▶ [Task inputs]:
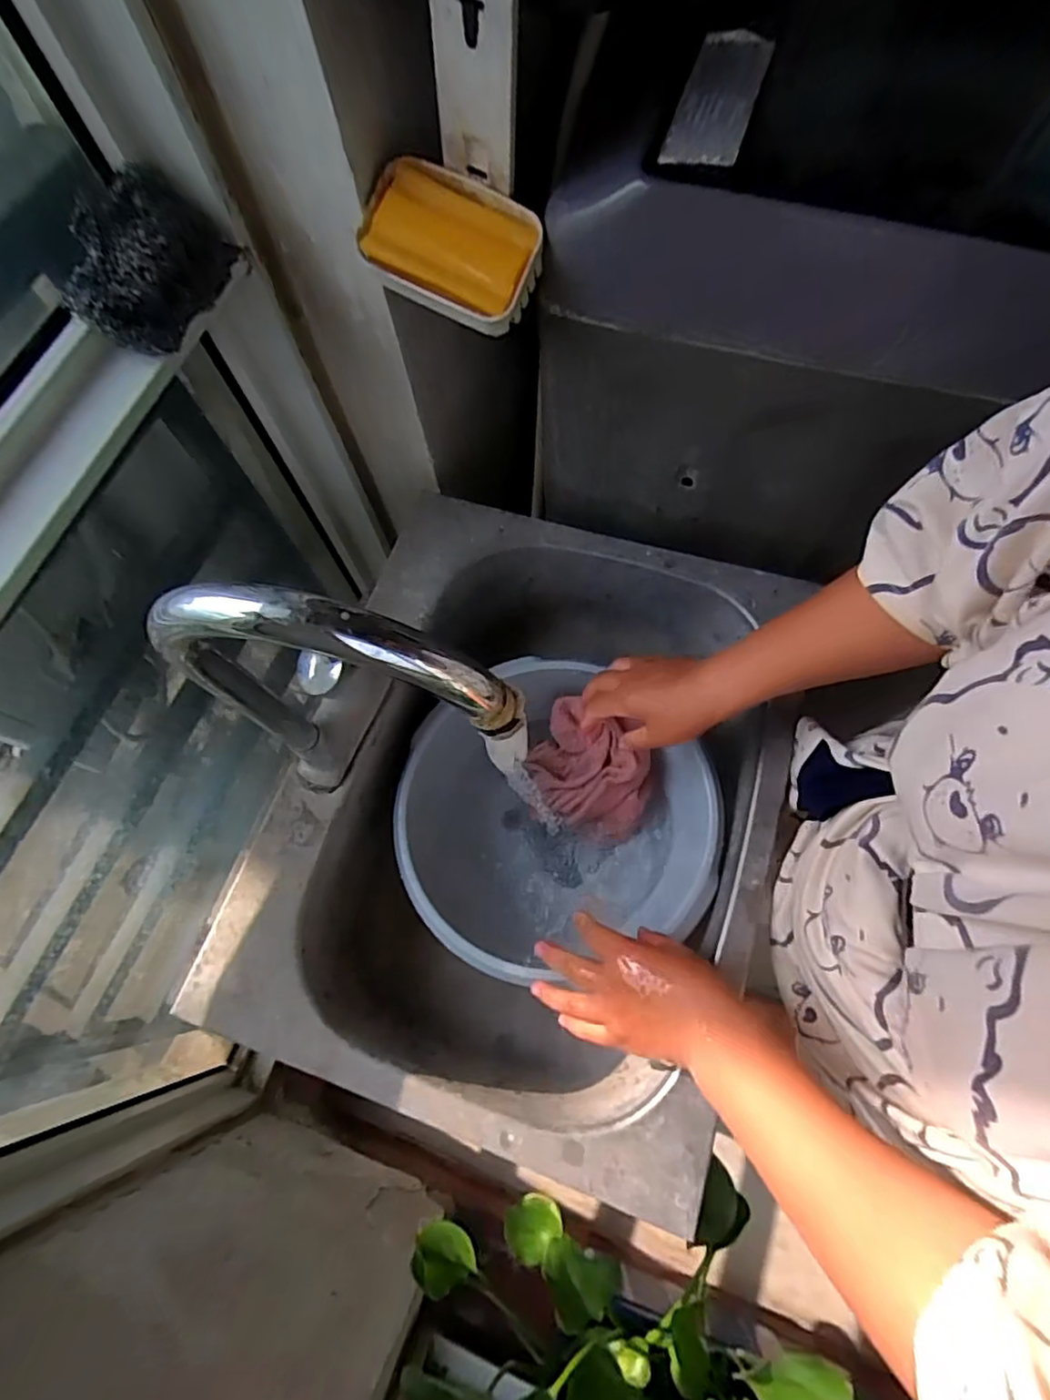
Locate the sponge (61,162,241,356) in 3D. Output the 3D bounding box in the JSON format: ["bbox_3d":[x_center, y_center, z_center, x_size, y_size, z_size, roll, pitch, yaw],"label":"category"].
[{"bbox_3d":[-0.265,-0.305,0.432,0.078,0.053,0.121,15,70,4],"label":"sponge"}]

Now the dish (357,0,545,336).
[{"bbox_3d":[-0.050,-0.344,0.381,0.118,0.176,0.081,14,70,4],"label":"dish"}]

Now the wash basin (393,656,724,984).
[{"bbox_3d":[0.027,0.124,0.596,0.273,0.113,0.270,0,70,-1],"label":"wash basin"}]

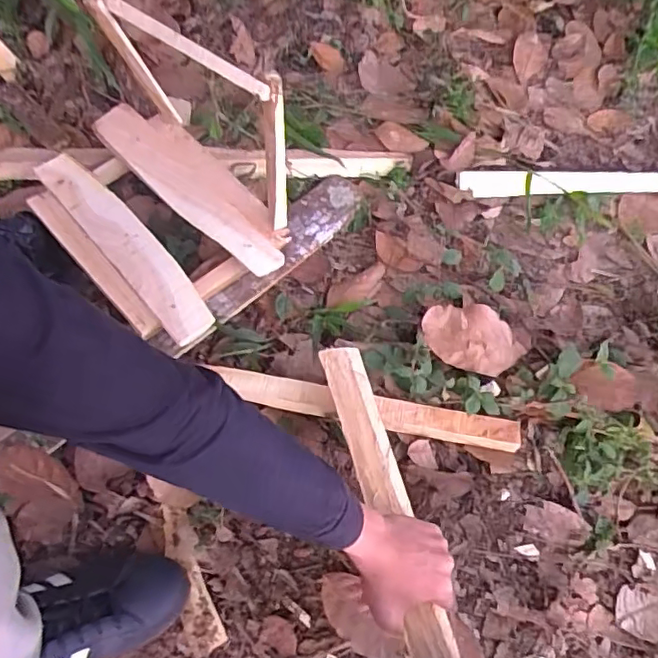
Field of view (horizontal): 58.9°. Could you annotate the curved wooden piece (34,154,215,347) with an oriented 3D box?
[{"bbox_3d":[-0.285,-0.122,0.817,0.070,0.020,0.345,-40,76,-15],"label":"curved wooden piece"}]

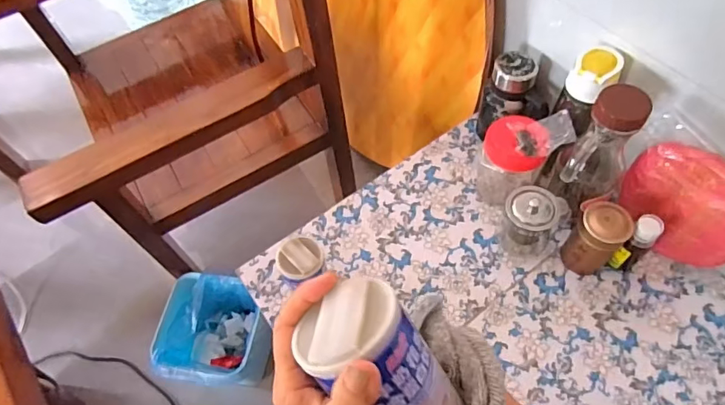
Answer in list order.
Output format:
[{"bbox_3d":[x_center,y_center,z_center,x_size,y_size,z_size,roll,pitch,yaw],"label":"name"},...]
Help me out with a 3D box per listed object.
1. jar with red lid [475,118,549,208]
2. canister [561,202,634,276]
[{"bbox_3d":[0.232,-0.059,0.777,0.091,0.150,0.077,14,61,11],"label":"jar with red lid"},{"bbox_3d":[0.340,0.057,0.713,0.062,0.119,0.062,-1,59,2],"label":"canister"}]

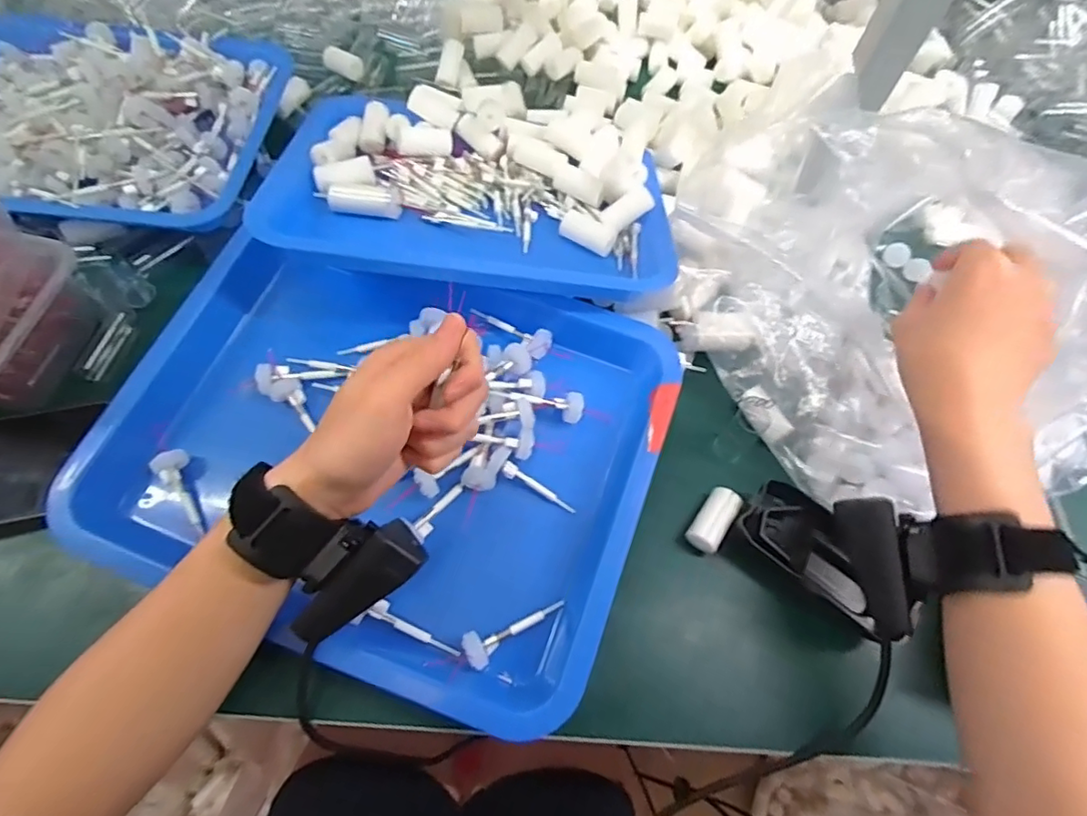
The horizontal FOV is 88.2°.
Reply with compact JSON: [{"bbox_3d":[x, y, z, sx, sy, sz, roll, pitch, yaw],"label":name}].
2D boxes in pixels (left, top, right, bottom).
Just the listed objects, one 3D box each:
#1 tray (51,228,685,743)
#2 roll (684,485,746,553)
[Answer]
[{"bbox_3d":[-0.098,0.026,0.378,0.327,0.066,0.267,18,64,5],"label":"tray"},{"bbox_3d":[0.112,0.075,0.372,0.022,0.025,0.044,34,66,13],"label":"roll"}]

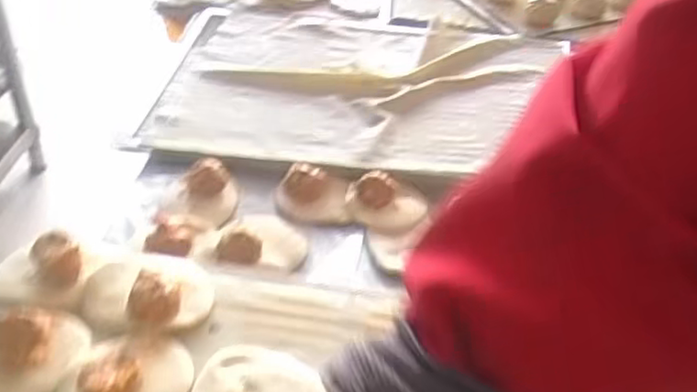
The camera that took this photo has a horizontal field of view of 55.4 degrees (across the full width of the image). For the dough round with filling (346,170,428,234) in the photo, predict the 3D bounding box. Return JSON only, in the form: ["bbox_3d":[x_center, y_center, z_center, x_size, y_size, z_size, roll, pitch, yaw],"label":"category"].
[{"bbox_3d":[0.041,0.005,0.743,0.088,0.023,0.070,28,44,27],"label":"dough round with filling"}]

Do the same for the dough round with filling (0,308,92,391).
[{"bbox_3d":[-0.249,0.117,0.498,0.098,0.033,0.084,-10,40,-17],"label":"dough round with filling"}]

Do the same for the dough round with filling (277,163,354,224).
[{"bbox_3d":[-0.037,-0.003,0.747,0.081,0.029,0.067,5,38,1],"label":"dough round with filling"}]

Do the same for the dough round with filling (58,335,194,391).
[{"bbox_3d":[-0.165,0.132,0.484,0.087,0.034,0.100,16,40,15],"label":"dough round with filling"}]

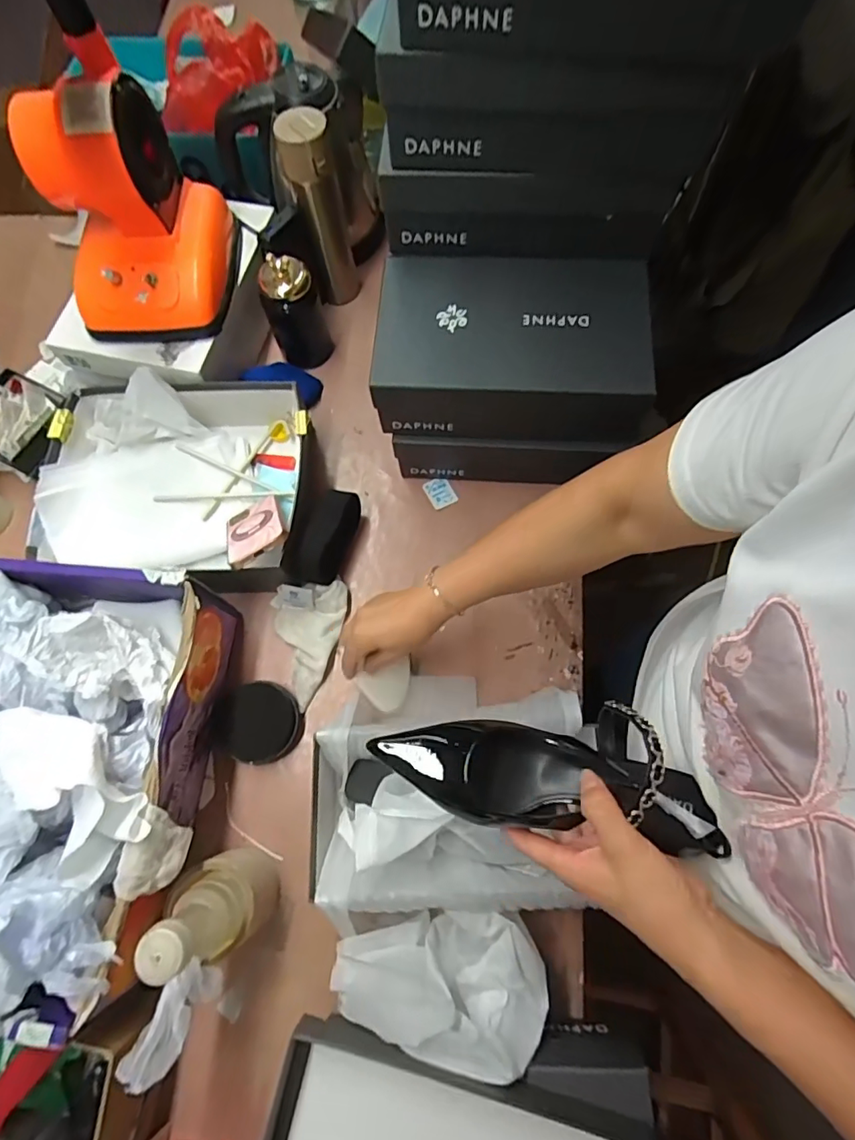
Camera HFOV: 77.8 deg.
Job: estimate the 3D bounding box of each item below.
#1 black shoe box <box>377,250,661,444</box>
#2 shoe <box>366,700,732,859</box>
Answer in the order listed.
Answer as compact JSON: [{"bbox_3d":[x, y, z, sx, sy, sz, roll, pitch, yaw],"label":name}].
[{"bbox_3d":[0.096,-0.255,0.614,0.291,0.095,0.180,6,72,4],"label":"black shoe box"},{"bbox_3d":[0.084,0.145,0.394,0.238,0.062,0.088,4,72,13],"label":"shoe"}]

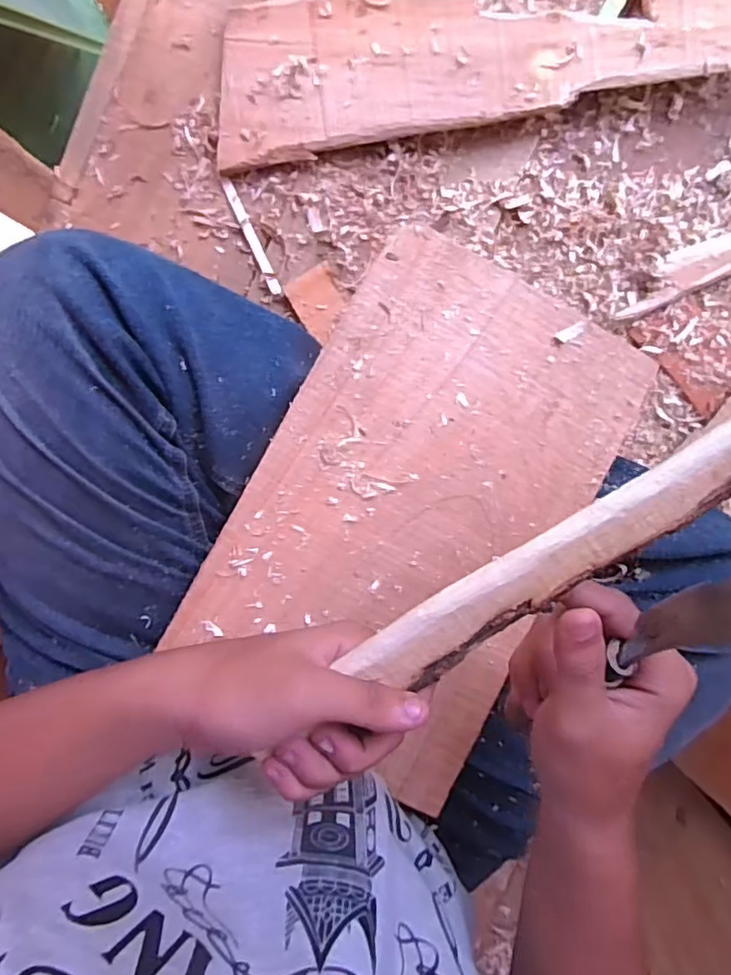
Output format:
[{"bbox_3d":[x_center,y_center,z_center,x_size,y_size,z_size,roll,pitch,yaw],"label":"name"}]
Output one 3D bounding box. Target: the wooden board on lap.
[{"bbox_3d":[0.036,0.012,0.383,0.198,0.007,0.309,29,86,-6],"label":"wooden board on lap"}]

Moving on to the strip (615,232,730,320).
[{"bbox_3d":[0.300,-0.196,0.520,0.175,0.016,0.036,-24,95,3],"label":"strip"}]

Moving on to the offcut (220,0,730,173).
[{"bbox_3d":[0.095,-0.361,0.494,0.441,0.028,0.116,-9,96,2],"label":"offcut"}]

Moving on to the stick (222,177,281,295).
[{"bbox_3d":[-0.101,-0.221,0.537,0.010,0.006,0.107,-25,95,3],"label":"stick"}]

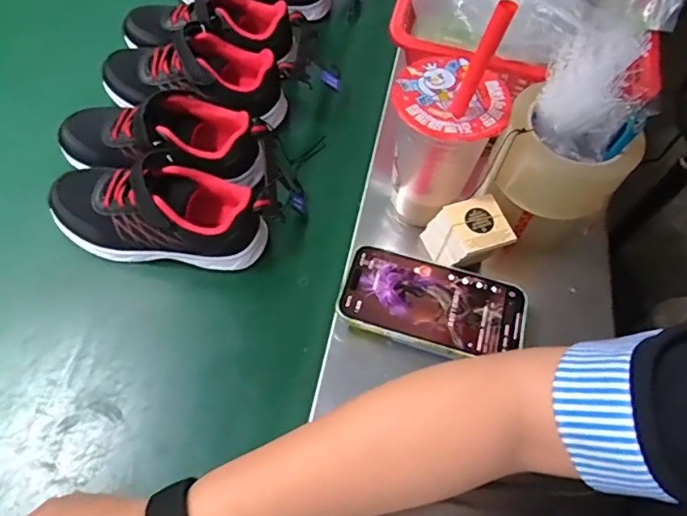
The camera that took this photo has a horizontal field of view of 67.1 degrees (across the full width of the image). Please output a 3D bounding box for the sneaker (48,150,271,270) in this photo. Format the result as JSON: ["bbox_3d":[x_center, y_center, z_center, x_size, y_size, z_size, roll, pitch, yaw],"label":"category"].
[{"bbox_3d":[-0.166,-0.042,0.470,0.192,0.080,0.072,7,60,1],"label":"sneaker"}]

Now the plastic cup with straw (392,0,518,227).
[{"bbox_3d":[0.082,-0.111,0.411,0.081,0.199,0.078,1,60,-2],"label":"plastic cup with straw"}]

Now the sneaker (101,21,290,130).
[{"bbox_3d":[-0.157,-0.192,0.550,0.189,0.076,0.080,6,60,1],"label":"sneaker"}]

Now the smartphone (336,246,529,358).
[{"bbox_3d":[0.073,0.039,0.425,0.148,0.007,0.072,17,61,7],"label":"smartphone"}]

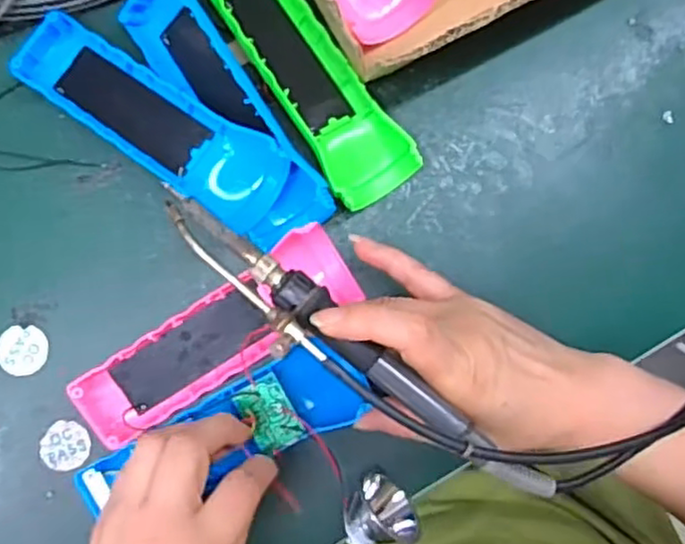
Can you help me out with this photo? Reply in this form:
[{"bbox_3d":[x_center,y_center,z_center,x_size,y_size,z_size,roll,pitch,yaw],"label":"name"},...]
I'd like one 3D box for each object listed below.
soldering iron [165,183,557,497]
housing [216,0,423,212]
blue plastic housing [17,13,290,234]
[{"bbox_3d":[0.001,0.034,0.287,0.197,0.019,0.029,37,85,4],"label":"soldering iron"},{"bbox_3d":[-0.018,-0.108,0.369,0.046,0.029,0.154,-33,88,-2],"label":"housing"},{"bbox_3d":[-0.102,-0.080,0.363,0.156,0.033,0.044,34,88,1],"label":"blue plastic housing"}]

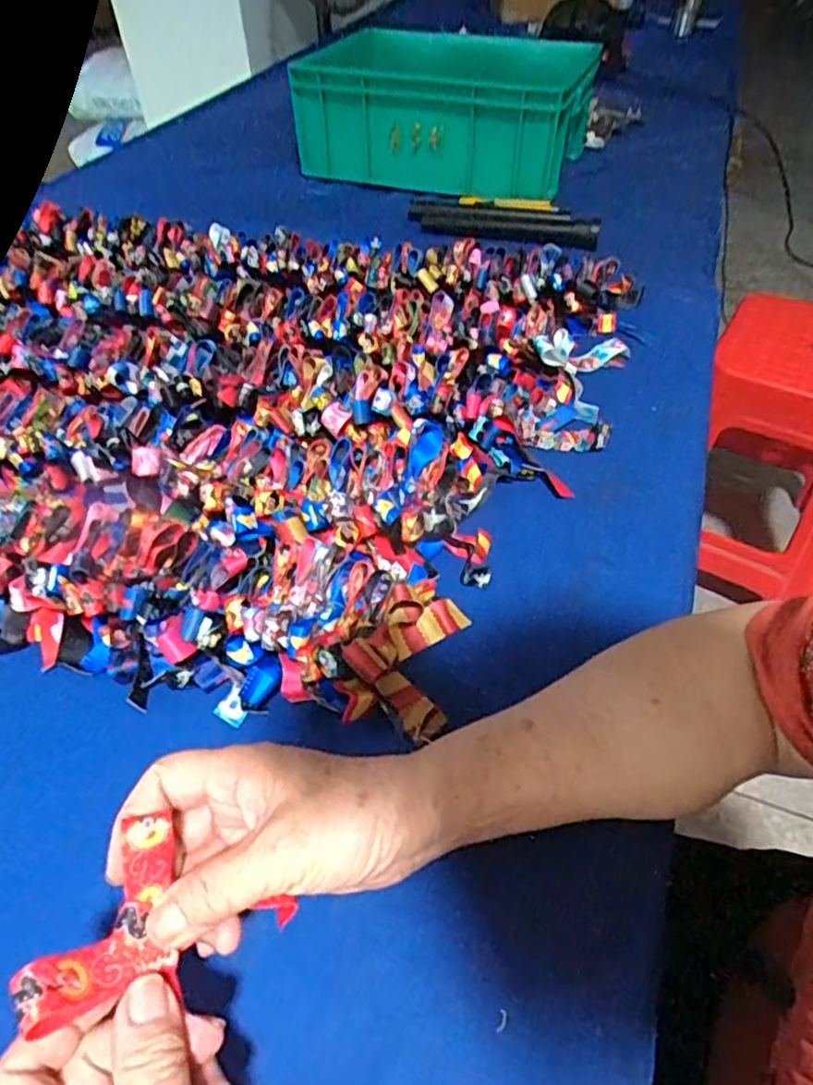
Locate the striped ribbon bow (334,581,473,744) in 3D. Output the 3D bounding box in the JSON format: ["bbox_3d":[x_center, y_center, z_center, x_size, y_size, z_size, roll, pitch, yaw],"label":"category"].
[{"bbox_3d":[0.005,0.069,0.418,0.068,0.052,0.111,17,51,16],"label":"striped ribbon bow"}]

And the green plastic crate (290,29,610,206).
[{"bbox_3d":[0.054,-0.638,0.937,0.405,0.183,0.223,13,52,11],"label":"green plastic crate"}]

▶ [Activity]:
Output exactly the lines of the listing above that start with the one holding "2. canister [561,202,634,276]" and go on through the one holding "The horizontal FOV is 88.2°."; leave the pictures out.

▶ [Output]:
2. canister [561,202,634,276]
[{"bbox_3d":[0.232,-0.059,0.777,0.091,0.150,0.077,14,61,11],"label":"jar with red lid"},{"bbox_3d":[0.340,0.057,0.713,0.062,0.119,0.062,-1,59,2],"label":"canister"}]

The horizontal FOV is 88.2°.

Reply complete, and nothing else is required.